Russian nesting dolls are well-known symbols of the country. These sets of dolls, known as matrioshka dolls, consist of a wooden figure that can be pulled apart to reveal another smaller version of the same image inside, and so on, often with six or more dolls nested inside one another. The painting of each doll, which can be extremely elaborate, usually symbolizes a Russian peasant girl in traditional costume.

Colorfully painted onion domes, which first appeared during the reign of Ivan the Terrible, are commonplace in Russian architecture and are predominant atop church structures. It has been speculated that they represent burning candles or vaults to heaven and often appear in groups of three representing the Holy Trinity. The domes of Saint Basil's Cathedral, one of the prime examples of onion domes, have not been altered since the 16th century.

St. Basil Cathedral, russian culture
The onion-shaped domes of St. Basil's Cathedral in Moscow are emblematic of Russian architecture.
Credit: Vladitto | Shutterstock

Russian food & drink

One of the most well-known traditional Russian foods is borshch, also spelled borscht, a beet soup that is full of vegetables and meat and typically served with a dollop of sour cream, a staple of many Russian dishes.

Pirozhkis (not to be confused with pierogis), are small pastries that can be filled with potatoes, meat, cabbage or cheese.

Caviar, or ikra, traditionally made from the eggs of sturgeon found in the Black Sea or Caspian Sea, is often served on dark, crusty bread or with blini, which are similar to pancakes or crepes. Blini are also served rolled up with a variety of fillings, ranging from jam to cheese and onions, or even chocolate syrup.

Vodka is a popular alcoholic drink traditionally made from the distillation of fermented potatoes. Beer and tea are also widely consumed.

Holidays and celebrations

Russians observe Christmas on January 7 as a public holiday according to the Julian calendar used by the Russian Orthodox Church. The public holiday was re-established in 1991, following the fall of the Soviet Union. Similarly, Easter is celebrated according to the Russian Orthodox calendar.

Russia Day is celebrated on June 12. This marks the day in 1990 that the Russian parliament formally declared Russian sovereignty from the USSR. Initially it was named Day of the Adoption of the Declaration of Sovereignty of the Russian Federation, but was renamed to Russia Day, a name offered by Boris Yeltsin, in 2002.
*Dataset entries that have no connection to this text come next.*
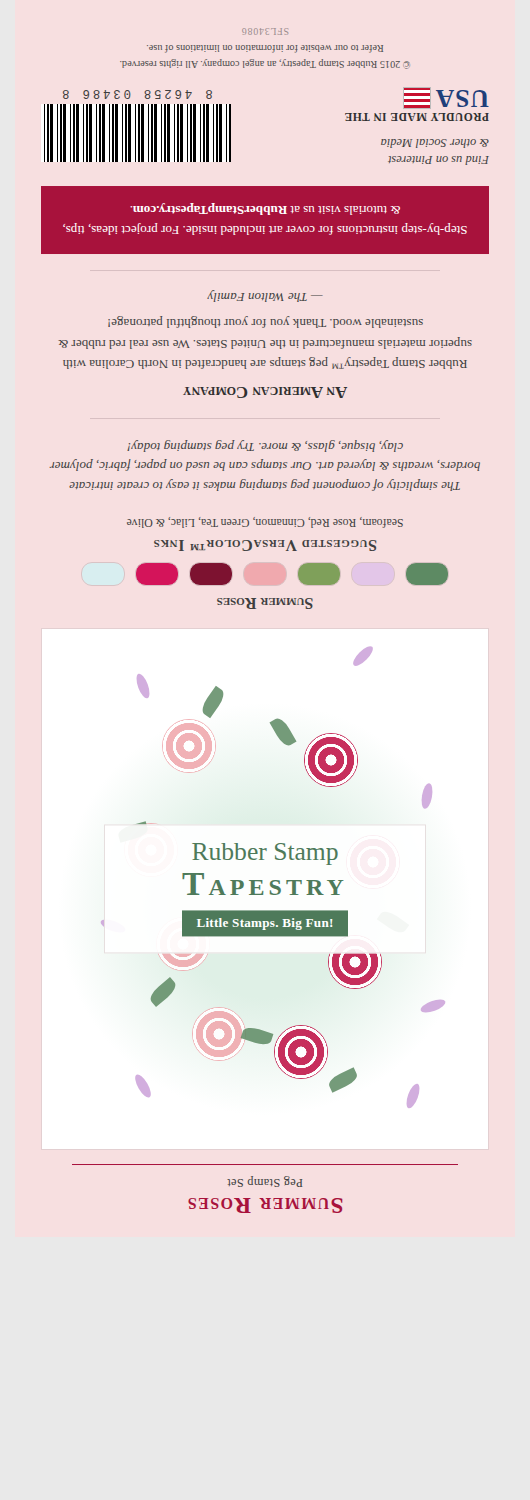Summer Roses
Peg Stamp Set
Rubber Stamp
Tapestry
Little Stamps. Big Fun!
Summer Roses
Suggested VersaColor™ Inks
Seafoam, Rose Red, Cinnamon, Green Tea, Lilac, & Olive
The simplicity of component peg stamping makes it easy to create intricate borders, wreaths & layered art. Our stamps can be used on paper, fabric, polymer clay, bisque, glass, & more. Try peg stamping today!
An American Company
Rubber Stamp Tapestry™ peg stamps are handcrafted in North Carolina with superior materials manufactured in the United States. We use real red rubber & sustainable wood. Thank you for your thoughtful patronage! — The Walton Family
Step-by-step instructions for cover art included inside. For project ideas, tips, & tutorials visit us at RubberStampTapestry.com.
Find us on Pinterest
& other Social Media
PROUDLY MADE IN THE
USA
8 46258 03486 8
© 2015 Rubber Stamp Tapestry, an angel company. All rights reserved.
Refer to our website for information on limitations of use.
SFL34086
Russian business etiquette

Russian business dealings place a high value on structure and rules, as they do in other aspects of their lives. They expect others to be on time, but may test the patience of their foreign colleagues by having them wait for as long as several hours.
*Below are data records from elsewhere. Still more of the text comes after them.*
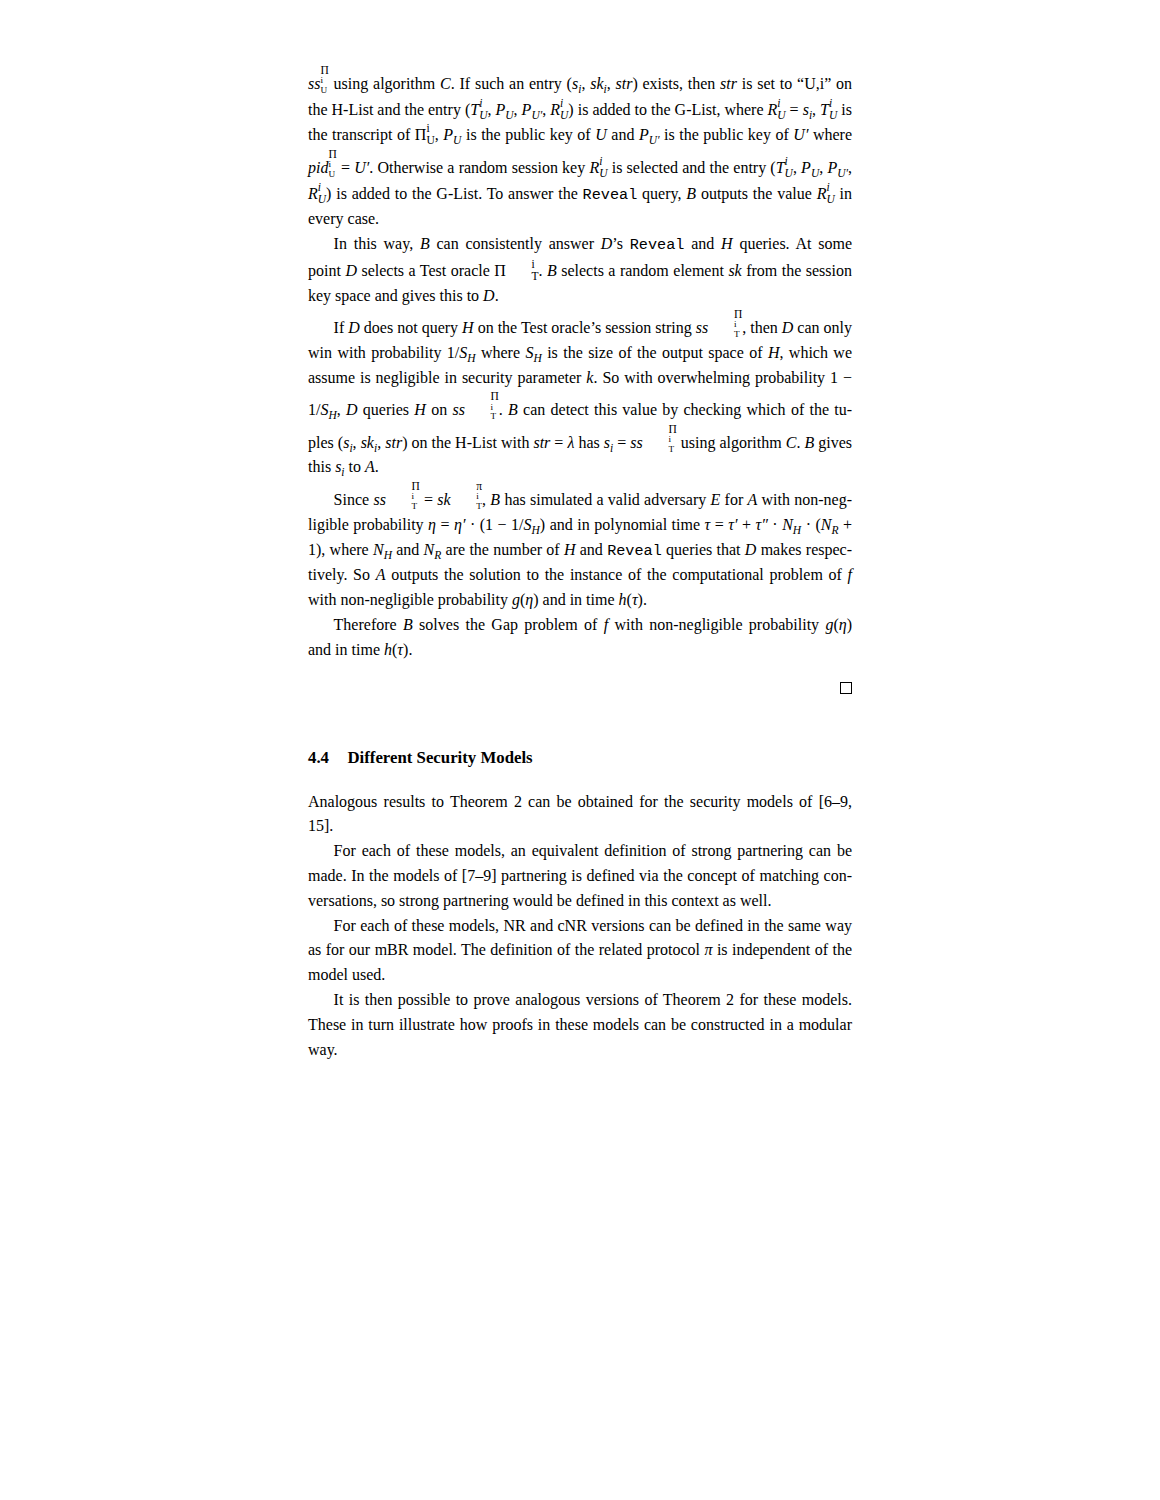ssΠiU using algorithm C. If such an entry (si, ski, str) exists, then str is set to “U,i” on the H-List and the entry (TiU, PU, PU′, RiU) is added to the G-List, where RiU = si, TiU is the transcript of ΠiU, PU is the public key of U and PU′ is the public key of U′ where pidΠiU = U′. Otherwise a random session key RiU is selected and the entry (TiU, PU, PU′, RiU) is added to the G-List. To answer the Reveal query, B outputs the value RiU in every case.
In this way, B can consistently answer D’s Reveal and H queries. At some point D selects a Test oracle ΠiT. B selects a random element sk from the session key space and gives this to D.
If D does not query H on the Test oracle’s session string ssΠiT, then D can only win with probability 1/SH where SH is the size of the output space of H, which we assume is negligible in security parameter k. So with overwhelming probability 1 − 1/SH, D queries H on ssΠiT. B can detect this value by checking which of the tuples (si, ski, str) on the H-List with str = λ has si = ssΠiT using algorithm C. B gives this si to A.
Since ssΠiT = skπiT, B has simulated a valid adversary E for A with non-negligible probability η = η′ · (1 − 1/SH) and in polynomial time τ = τ′ + τ″ · NH · (NR + 1), where NH and NR are the number of H and Reveal queries that D makes respectively. So A outputs the solution to the instance of the computational problem of f with non-negligible probability g(η) and in time h(τ).
Therefore B solves the Gap problem of f with non-negligible probability g(η) and in time h(τ).
4.4 Different Security Models
Analogous results to Theorem 2 can be obtained for the security models of [6–9, 15].
For each of these models, an equivalent definition of strong partnering can be made. In the models of [7–9] partnering is defined via the concept of matching conversations, so strong partnering would be defined in this context as well.
For each of these models, NR and cNR versions can be defined in the same way as for our mBR model. The definition of the related protocol π is independent of the model used.
It is then possible to prove analogous versions of Theorem 2 for these models. These in turn illustrate how proofs in these models can be constructed in a modular way.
Russians appreciate time to debate, contemplate and digest negotiations, so high-pressure tactics are considered rude. However, it is not unusual for Russians to get heated when negotiating and walk out of a meeting in an effort to gain the upper hand.

Business meetings and businesses themselves retain many of the characteristics of the Soviet era, most notably an autocratic management style. Decisions are made by the leader, not by committee, and communication tends to be more formal than in U.S. companies.